Im Mainzer Bender Verlag gibt es eine lesenswerte und ausführliche Darstellung der Nouvelle Vague und all den Namen, die wir damit verbinden. Herausgeber und Autoren sind Grob, Kiefer, Klein und Stiglegger. In sachkundiger Manier erfahren wir die Epoche und ihre Träger, Filmtheoretisches und Skandalöses, fast schon ein Muss zum Einstieg in die Filmtheorie. Übrigens bietet der Verlag auch Bücher zum minimalistischen Kino Jim Jarmuschs, Robert Altmans und Aki Kaurismäkis.
Die wichtigsten Godard-Filme gibt es als Collections 1-3 bei Concorde Video, auch bei Universum Video.
Die letzten 20 Jahre von Godards Schaffen sind in Soundtracks und einer DVD bei ECM Records erschienen:
1) Soundtracks zu Jean-Luc Godards Videos, aufgenommen von 1988-1997:
Histoire(s) du cinema (ECM Records 1999)
Jean-Luc Godard
- toutes les histoires
- une histoire seule
- seul le cinema
- fatale beaute
- la monnaie de l'absolu
- une vague nouvelle
- le controle de l'univers
- les signes parmis nous
Mit Erläuterungen von Jean-Luc Godard, Juliette Binoche, Julie Delpy, Anne-Marie Miéville und den Stimmen von André Malraux, Ezra Pound, Paul Celan und anderen. Godard's Montage verbindet Paul Hindemith mit Arvo Pärt und Ludwig van Beethoven, Giya Kancheli, Béla Bartók, Franz Schubert, Igor Stravinsky, Johann Sebastian Bach, John Coltrane, Leonard Cohen, Otis Redding, Dimitri Schostakowitsch, Anton Webern, Dino Saluzzi, David Darling, Ketil Bjørnstad und vielen weiteren.
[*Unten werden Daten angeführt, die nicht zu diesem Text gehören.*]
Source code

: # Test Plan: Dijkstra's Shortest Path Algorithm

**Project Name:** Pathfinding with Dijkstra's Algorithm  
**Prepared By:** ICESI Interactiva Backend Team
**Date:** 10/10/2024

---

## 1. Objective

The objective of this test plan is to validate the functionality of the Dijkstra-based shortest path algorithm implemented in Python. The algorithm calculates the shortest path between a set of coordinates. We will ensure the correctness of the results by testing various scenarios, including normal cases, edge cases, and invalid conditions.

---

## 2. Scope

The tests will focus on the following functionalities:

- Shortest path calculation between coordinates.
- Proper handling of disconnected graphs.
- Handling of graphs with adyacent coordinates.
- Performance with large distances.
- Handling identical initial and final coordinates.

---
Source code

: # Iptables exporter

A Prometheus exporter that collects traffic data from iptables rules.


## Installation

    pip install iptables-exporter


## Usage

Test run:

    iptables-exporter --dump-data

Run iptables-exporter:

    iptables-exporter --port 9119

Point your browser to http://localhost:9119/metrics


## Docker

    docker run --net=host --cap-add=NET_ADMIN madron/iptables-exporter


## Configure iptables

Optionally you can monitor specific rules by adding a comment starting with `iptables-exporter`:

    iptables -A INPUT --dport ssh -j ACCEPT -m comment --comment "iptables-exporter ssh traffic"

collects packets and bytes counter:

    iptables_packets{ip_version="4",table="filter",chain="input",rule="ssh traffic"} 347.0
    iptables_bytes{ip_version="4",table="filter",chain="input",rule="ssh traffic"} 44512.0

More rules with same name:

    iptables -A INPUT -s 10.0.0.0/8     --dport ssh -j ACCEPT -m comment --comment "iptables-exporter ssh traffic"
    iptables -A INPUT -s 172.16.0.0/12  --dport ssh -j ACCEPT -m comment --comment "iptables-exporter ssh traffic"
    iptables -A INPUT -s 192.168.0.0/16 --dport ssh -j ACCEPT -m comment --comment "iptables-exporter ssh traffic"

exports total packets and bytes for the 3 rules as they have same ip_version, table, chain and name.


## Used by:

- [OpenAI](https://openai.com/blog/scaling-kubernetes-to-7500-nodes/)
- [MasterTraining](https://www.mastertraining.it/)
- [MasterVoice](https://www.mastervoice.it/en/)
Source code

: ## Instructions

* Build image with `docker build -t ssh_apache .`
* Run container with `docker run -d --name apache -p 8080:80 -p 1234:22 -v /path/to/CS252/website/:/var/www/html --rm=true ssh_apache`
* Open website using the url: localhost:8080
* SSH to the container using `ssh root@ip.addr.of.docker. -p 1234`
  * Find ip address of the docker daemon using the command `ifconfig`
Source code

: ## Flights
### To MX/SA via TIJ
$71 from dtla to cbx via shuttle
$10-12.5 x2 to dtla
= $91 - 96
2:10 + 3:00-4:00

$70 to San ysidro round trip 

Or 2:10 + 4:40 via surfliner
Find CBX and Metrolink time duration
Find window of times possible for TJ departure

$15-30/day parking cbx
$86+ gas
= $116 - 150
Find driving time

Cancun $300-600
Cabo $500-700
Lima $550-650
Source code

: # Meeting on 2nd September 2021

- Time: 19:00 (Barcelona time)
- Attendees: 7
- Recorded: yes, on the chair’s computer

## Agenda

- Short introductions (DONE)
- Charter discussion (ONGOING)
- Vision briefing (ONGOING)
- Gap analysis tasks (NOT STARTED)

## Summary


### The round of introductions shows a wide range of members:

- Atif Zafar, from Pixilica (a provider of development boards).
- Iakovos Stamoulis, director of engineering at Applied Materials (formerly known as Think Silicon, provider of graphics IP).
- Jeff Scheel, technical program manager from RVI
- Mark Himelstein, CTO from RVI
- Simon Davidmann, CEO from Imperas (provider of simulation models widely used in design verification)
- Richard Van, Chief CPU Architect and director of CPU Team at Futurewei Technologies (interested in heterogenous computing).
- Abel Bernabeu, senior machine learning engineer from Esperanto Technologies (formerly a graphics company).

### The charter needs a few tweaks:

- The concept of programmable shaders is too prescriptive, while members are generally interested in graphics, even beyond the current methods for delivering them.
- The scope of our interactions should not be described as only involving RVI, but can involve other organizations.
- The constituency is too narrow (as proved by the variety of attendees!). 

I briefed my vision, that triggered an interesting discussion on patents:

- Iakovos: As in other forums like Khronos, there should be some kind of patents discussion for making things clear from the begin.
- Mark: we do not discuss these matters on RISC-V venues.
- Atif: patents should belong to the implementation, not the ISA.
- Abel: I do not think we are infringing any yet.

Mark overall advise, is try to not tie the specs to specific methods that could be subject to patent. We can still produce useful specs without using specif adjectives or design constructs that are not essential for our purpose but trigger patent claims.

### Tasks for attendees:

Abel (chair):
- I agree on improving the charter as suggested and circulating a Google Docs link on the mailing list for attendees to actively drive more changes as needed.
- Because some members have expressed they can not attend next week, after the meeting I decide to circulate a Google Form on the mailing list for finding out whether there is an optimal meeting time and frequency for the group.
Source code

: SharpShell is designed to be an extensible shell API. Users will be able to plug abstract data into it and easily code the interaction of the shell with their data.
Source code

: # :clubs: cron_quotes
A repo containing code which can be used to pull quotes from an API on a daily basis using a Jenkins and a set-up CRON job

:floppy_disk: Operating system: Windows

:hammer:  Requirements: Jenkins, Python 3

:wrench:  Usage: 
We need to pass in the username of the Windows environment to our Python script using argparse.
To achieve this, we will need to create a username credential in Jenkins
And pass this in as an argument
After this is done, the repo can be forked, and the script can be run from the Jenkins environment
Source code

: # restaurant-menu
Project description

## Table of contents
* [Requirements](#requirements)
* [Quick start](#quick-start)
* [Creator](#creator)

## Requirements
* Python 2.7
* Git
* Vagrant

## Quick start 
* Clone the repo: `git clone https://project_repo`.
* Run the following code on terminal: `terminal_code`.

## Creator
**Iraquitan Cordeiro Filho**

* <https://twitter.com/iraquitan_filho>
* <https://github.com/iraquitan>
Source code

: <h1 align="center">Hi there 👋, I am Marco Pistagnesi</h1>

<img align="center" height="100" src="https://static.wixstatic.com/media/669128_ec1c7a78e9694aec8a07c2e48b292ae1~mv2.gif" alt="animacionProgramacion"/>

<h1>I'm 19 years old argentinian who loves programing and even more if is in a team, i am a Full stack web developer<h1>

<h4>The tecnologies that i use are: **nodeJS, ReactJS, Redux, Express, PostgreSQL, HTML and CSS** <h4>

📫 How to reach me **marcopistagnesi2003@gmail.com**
2) Soundtracks zum Film "Nouvelle Vague", der seine Premiere 1990 in Cannes hatte. Mit Dino Saluzzi, David Darling, Patti Smith, Jean Schwartz, Werner Pirchner, Paul Hindemith, Heinz Holliger, Paul Giger, Arnold Schoenberg, Gabriella Ferri, Meredith Monk (ECM Records 1990)
Jean-Luc Godard
Nouvelle Vague
In a first period
the old testament
a human being
(a man)
is rescued from ruin
by another human being
(a woman).
In a second period
the new testament
a human being
(a woman)
(the same)
is rescued from ruin
by another human being
(another man).
But the woman discovers that the other man
is the same as the first
that the second is
(still as before)
the same as the first.
So this is a revelation.
And if man proclaimed the mystery,
it is woman who revealed the secret.
3) Kurzfilme: Jean-Luc Godard, Anne-Marie Miéville: Four Short Films (ECM Records 2003)
- De l'origine du XXIe siècle
- The Old Place
- Liberté et patrie
- Je vous salue, Sarajevo
DVD mit 120-seitigem Hardcoverbuch, NTSC, Dolby Digital 5.1, Untertitel in Englisch und Deutsch, 85 min.